Em julho de 2023, o Escritório de Controle de Ativos Estrangeiros (OFAC) do Departamento do Tesouro americano colocou o Tren de Aragua na lista de quadrilhas criminosas transnacionais que ameaçam a estabilidade e segurança do Hemisfério Ocidental. A gangue teria surgido em 2010, inicialmente com atividades como sequestros, roubos, venda de drogas, prostituição e extorsão. Depois, incluiu nos negócios a exploração ilegal – e seus membros se expandiram para países da América Latina, incluindo Colômbia, Chile e possivelmente, segundo a BBC, o Brasil.

Tocorón

A história do Tren de Aragua é relevante também porque os líderes da quadrilha a comandavam de dentro da penitenciária Tocorón. Composto por mais de 4 mil membros, de acordo com o Observatório Venezuelano de Violência (OVV), o grupo criminoso seria o maior e mais poderoso do país. Em novembro passado, supostamente após pressão de nações vizinhas, as forças de segurança da Venezuela deslocaram mais de 11 mil agentes para a operação Libertação Cacique Guaicaipuro, que teria o objetivo de destruir a estrutura da organização no presídio.

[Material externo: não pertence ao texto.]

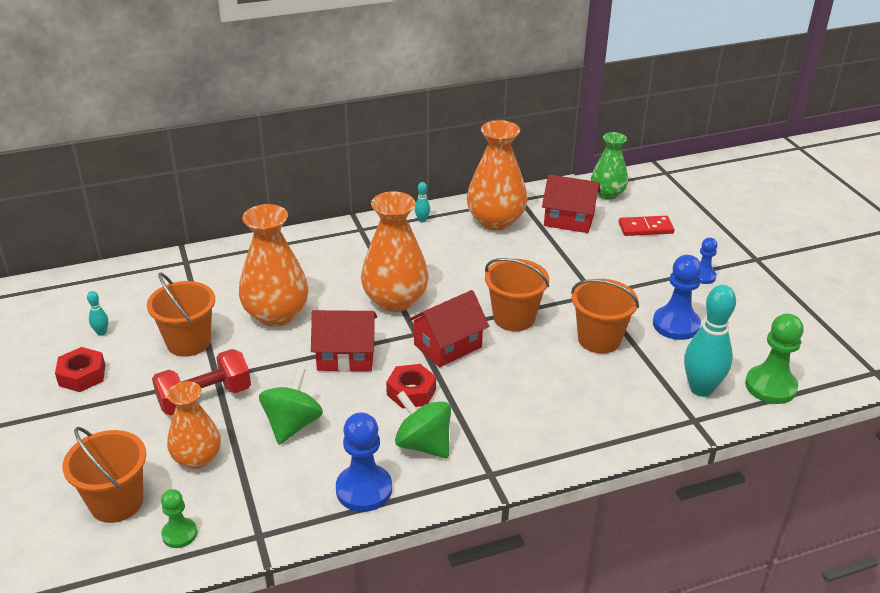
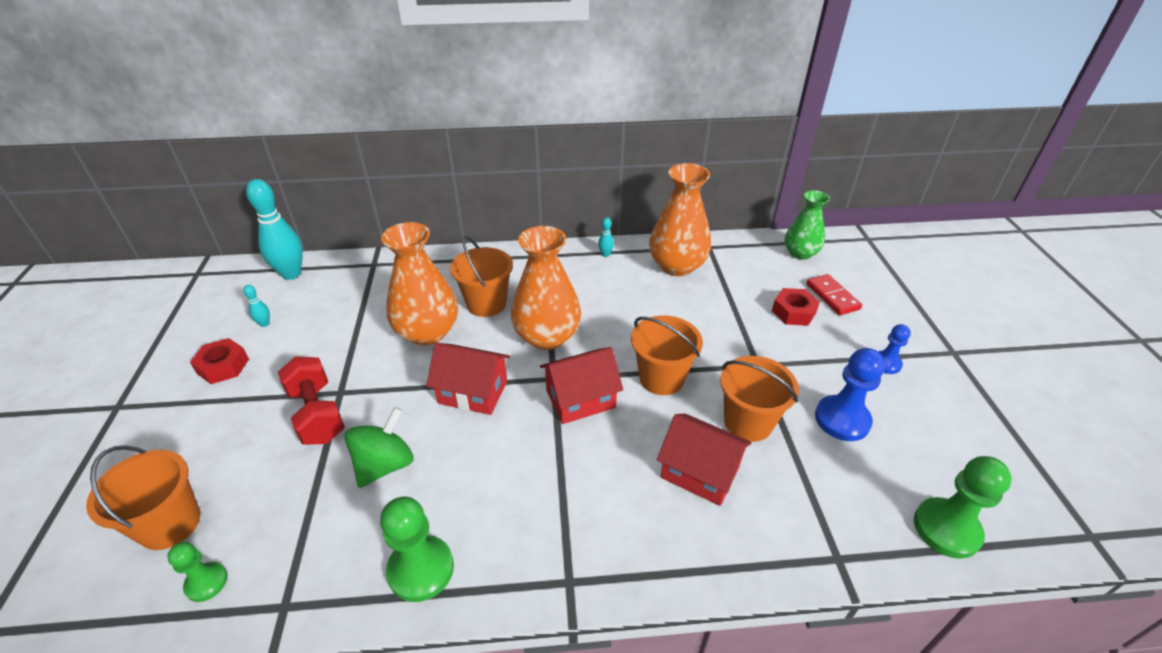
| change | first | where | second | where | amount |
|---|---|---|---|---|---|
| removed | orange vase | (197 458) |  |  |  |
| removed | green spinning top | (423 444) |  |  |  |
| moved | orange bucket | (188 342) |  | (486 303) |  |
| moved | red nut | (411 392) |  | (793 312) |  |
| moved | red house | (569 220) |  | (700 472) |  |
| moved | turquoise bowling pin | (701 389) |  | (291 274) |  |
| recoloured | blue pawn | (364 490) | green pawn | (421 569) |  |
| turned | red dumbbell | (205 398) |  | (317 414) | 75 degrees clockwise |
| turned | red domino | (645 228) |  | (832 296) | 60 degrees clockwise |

Um repórter da BBC que visitou o presídio disse ter visto piscinas, quadras esportivas, casas com telhado de zinco, restaurantes, estádios de beisebol, academia, farmácias e até um zoológico na instalação. O detento que recebeu o jornalista afirmou que Héctor Flores – ou Niño Guerrero, o líder do Tren de Aragua – “sempre diz que não descansará até converter a prisão na urbanización (bairro) de Tocorón”. Segundo a mesma fonte, a prisão também tinha uma central elétrica capaz de neutralizar as falhas no fornecimento de energia, comuns no país.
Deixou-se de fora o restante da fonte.